Why is that? Our belief stems from the fact that Cree stock is still up around 67% from the low seen at the end of 2018, almost 2 years ago. Further, after posting weak Q1 2021 numbers, and with industrial demand still not up to pre-Covid levels, we believe Cree’s stock could drift lower. Our dashboard What Factors Drove 67% Change In Cree Stock Between 2018 And Now? provides the key numbers behind our thinking, and we explain more below.

Cree stock’s rise since late 2018 came despite a 2% drop in revenues, which combined with a 5% rise in the outstanding share count, led to a 7% decrease in revenue per share (RPS).

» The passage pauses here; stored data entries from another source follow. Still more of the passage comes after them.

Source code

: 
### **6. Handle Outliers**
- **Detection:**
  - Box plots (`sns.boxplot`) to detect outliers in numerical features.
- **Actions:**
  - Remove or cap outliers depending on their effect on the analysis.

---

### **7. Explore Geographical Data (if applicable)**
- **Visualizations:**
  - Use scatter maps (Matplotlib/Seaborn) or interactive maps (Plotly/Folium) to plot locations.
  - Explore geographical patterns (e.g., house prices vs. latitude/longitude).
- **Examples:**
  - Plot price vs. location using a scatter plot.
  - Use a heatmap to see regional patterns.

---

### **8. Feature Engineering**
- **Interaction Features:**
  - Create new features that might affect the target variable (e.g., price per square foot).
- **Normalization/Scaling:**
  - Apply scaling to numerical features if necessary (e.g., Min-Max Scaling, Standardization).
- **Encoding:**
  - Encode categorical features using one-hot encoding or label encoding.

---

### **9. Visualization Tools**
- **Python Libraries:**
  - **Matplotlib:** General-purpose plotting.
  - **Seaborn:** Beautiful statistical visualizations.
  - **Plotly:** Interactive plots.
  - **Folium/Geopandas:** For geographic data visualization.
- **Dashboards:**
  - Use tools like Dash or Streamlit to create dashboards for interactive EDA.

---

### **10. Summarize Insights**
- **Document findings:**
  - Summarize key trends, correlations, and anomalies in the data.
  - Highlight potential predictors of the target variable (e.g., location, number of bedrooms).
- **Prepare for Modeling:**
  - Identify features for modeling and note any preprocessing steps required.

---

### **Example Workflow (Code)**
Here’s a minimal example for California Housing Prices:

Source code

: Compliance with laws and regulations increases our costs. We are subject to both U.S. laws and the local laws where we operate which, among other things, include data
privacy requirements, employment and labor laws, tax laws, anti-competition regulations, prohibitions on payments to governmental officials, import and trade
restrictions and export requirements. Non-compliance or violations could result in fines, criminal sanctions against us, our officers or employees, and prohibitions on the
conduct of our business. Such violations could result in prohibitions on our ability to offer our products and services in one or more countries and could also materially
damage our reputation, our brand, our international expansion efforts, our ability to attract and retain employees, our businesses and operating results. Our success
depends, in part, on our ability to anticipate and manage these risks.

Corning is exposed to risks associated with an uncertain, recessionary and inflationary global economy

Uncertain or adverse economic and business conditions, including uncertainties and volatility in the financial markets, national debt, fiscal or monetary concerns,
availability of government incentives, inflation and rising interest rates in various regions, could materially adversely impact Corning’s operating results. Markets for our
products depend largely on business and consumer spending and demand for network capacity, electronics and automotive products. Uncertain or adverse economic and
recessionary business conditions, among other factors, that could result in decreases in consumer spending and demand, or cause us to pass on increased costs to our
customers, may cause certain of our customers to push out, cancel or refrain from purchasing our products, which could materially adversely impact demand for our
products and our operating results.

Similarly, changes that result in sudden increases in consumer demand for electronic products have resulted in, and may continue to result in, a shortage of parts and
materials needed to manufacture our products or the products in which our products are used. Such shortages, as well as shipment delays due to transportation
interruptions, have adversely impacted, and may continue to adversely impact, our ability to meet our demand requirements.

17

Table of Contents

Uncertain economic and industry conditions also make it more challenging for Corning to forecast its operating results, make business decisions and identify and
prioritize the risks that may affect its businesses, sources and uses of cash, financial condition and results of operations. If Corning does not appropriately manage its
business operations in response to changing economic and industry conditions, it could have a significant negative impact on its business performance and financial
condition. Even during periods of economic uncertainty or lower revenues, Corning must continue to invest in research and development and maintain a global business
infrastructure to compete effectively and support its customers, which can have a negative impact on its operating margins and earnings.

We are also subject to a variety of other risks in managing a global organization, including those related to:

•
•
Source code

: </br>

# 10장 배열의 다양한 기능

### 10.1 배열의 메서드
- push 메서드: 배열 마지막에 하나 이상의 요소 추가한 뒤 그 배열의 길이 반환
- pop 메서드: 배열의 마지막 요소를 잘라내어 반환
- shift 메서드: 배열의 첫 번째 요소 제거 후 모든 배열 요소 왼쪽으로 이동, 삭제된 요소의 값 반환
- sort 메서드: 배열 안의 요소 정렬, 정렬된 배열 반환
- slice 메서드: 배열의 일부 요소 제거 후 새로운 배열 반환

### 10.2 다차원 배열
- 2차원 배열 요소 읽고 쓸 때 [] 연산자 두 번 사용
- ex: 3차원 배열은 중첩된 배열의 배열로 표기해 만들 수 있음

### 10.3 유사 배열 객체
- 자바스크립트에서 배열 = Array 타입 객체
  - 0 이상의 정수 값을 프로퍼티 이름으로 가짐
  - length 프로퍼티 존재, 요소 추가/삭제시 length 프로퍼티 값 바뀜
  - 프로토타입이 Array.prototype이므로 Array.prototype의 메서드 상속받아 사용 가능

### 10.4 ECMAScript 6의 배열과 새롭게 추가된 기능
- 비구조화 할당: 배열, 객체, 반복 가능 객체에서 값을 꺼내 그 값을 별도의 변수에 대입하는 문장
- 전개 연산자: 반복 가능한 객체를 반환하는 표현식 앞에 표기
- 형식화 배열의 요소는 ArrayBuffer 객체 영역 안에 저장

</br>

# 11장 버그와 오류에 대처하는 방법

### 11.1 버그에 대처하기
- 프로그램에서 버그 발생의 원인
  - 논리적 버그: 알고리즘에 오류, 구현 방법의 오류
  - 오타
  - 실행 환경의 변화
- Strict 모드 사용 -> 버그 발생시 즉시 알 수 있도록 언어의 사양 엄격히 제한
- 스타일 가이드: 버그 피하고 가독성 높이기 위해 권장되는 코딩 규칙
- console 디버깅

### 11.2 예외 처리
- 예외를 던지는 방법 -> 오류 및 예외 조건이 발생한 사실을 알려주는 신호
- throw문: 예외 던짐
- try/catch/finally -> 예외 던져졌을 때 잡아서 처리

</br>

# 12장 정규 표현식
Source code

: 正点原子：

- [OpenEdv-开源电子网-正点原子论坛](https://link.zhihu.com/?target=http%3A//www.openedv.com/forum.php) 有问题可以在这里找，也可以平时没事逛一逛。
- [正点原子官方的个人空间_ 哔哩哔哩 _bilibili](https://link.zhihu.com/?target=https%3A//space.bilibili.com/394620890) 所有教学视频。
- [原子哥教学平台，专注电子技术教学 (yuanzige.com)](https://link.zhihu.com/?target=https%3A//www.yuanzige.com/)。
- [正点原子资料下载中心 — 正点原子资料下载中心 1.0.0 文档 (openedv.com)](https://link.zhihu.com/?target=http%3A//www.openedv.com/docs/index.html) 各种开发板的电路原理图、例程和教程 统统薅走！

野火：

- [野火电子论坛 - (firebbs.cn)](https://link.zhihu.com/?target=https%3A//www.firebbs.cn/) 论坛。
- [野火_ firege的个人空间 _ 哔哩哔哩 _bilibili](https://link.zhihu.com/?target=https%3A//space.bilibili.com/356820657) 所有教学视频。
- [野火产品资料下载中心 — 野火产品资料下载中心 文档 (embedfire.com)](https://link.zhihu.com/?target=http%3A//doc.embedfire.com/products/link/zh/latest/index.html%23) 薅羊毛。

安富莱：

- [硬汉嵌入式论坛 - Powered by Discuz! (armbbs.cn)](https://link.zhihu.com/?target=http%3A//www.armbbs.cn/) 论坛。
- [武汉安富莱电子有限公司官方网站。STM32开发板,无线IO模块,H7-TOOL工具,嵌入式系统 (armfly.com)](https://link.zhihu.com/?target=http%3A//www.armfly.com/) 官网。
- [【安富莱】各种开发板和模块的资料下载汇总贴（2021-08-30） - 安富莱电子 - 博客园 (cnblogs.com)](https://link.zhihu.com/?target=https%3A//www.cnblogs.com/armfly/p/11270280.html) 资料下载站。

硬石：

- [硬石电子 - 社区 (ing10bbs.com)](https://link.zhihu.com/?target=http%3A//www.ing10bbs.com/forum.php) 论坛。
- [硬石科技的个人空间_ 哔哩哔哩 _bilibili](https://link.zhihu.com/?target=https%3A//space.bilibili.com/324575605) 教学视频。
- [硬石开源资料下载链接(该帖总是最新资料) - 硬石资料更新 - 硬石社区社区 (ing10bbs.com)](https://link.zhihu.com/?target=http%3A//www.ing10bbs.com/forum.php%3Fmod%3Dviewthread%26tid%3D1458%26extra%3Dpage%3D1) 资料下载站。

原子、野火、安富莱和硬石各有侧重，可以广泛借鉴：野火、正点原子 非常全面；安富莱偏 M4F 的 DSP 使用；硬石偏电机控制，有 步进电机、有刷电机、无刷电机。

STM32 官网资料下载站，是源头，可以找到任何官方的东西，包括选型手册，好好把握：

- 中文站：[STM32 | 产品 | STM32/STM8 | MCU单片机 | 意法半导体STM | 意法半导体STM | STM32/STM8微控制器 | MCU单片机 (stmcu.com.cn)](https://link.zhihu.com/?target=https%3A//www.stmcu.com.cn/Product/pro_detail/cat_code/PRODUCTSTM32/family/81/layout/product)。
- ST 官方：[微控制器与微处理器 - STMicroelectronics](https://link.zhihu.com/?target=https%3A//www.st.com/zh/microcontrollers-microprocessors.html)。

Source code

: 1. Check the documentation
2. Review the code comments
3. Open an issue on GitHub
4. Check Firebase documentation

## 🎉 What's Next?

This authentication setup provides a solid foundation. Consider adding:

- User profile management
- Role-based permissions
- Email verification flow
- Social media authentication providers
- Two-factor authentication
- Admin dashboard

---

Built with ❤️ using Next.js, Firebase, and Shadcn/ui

In addition, Cree’s P/S (price-to-sales) ratio dropped from 4.6x in 2018 to 4.3x in 2019, but has since jumped to 8.2x currently, as demand for electric vehicles has soared, leading to a rise in demand for Cree’s power products. However, given Cree’s poor Q1 ’21 numbers and the delay in the global roll-out of 5G, there is possible downside risk for Cree’s multiple, especially when compared with previous years: P/S of 4.6x at the end of 2018 and 4.3x as recently as 2019.

So what’s the likely trigger and timing to this downside?

The global spread of Coronavirus and the resulting lockdowns have hampered demand for Cree’s Power & RF products across a variety of industries. This is evident from Cree’s Q1 2021 earnings, where revenue came in at $217 million, down from $243 million for the same period in 2019. Further, a rise in operating expenses meant that net loss jumped around 5x, from $38 million to $184 million. EPS came in at -$1.68 vs -$0.35 in Q1 2020, and with the global roll-out of 5G delayed further, demand for Cree’s RF (radio frequency) products will remain low.

Regardless, if there isn’t clear evidence of containment of the virus anytime soon, we believe the stock will see its P/S multiple decline from the current level of 8.2x to around 6.4x (the average of current P/S and 2018 P/S), which combined with a reduction in revenues and margins could result in the stock price shrinking to as low as $55, a downside of more than 20% from the current price of $70.